イーラは息を整え、ギルベルトを見据える。その瞳は、生きることを訴えていた。
「確かに犠牲は必要かもしれない。私は絵空事に浸って生きてきた。だから現実的なことにはちょっとズレてるの。でも犠牲の上に立つ平穏はとても悲しいことよ。それが失われた命ならば尚更ね。幸せを噛み締め、過去を戒めて生きなきゃいけない。アンタが望むのは他人の死を引きずって歩く民の国なの?」
「俺は、皆が笑って過ごせる国にする。そのために俺は牢獄で自分の死のカウントダウンをしてんだよ」
「ちゃんと聞きなさいよ。アンタがやろうとしてんのは国を守る偉業じゃなくて、民の心臓にナイフを突き立てる愚行なの。誰かの命の上に立って生きるのは息苦しくなるのよ。心に枷がはまるのよ。アンタ、エミリアさんに言ってたわね。『お前は里を守ってない』って。そっくり返した上で言わせてもらうわ」
「アンタが守ろうとしてるのは自分を殺す兄よ。
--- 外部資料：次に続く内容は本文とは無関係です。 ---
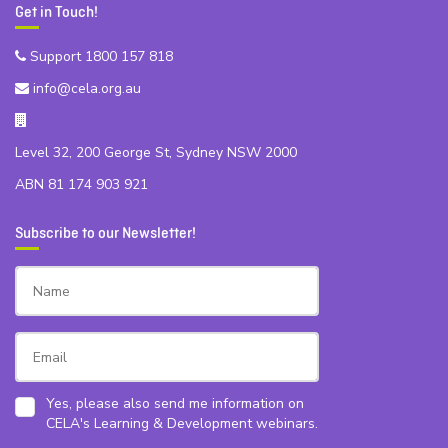
Get in Touch!
Support 1800 157 818
info@cela.org.au
Level 32, 200 George St, Sydney NSW 2000
ABN 81 174 903 921
Subscribe to our Newsletter!
Yes, please also send me information on
CELA's Learning & Development webinars.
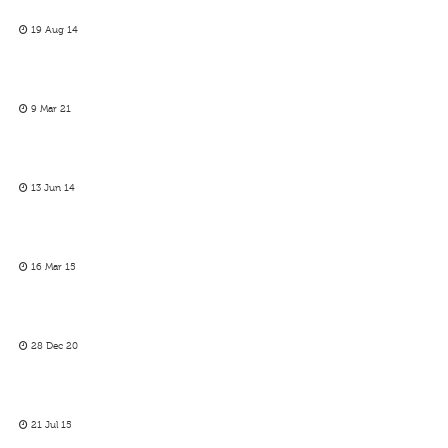
19 Aug 14
9 Mar 21
13 Jun 14
16 Mar 15
28 Dec 20
21 Jul 15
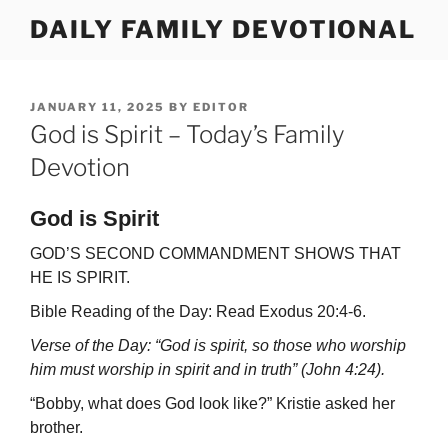
Skip
DAILY FAMILY DEVOTIONAL
to
content
POSTED
JANUARY 11, 2025
BY
EDITOR
ON
God is Spirit – Today’s Family
Devotion
God is Spirit
GOD’S SECOND COMMANDMENT SHOWS THAT
HE IS SPIRIT.
Bible Reading of the Day: Read Exodus 20:4-6.
Verse of the Day: “God is spirit, so those who worship
him must worship in spirit and in truth” (John 4:24).
“Bobby, what does God look like?” Kristie asked her
brother.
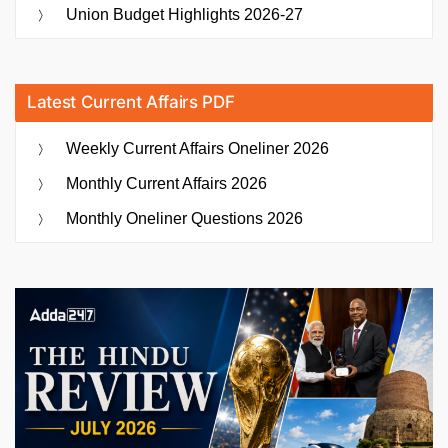
Union Budget Highlights 2026-27
Latest Current Affairs PDF
Weekly Current Affairs Oneliner 2026
Monthly Current Affairs 2026
Monthly Oneliner Questions 2026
アンタの言う国ってなんなの?」
ギルベルトは腕をだらんと落とすと、藁の上に座り込んだ。
項垂れる姿にイーラは落胆の色を隠せなかった。エミリアがイーラの汗を拭ってやると、ギルベルトが不意に笑いだした。
「あはははははは!」
イーラは頭の中で奇行に効く薬を錬成するが、ギルベルトは穴から手を出すとイーラを呼び、イーラの手を掴む。
顔は見えないが、その声は吹っ切れていた。
「やっぱお前は自由な奴だ。俺は一人で国を守ろうとしてた。お前に怒鳴られるまでこれが最適だと本気で思ってたんだ。手を貸してくれ。俺一人で出来ることは限られてんだ」
「『皆一緒に』──これが今の最善策だ。危険なのは承知だ。けど、手を貸してくれ。国の為に!」
強い意志にイーラは苦笑した。
人とはこんなに切り替わりが早いのか。
イーラは「わかったわよ」とギルベルトの手を握り返した。
「お前らと国を命をかけて守ってみせる。ギルベルト・シュヴァルツフラ厶。この名にかけて誓おう!」
「なら私は全力でサポートするわ。イルヴァーナ・ミロトハ、この名にかけて!」
互いに誓いを立て、固く手を握る。
穏やかな表情で見守っていたフィニは、ふと通路に目をやると、青ざめた表情で震え始めた。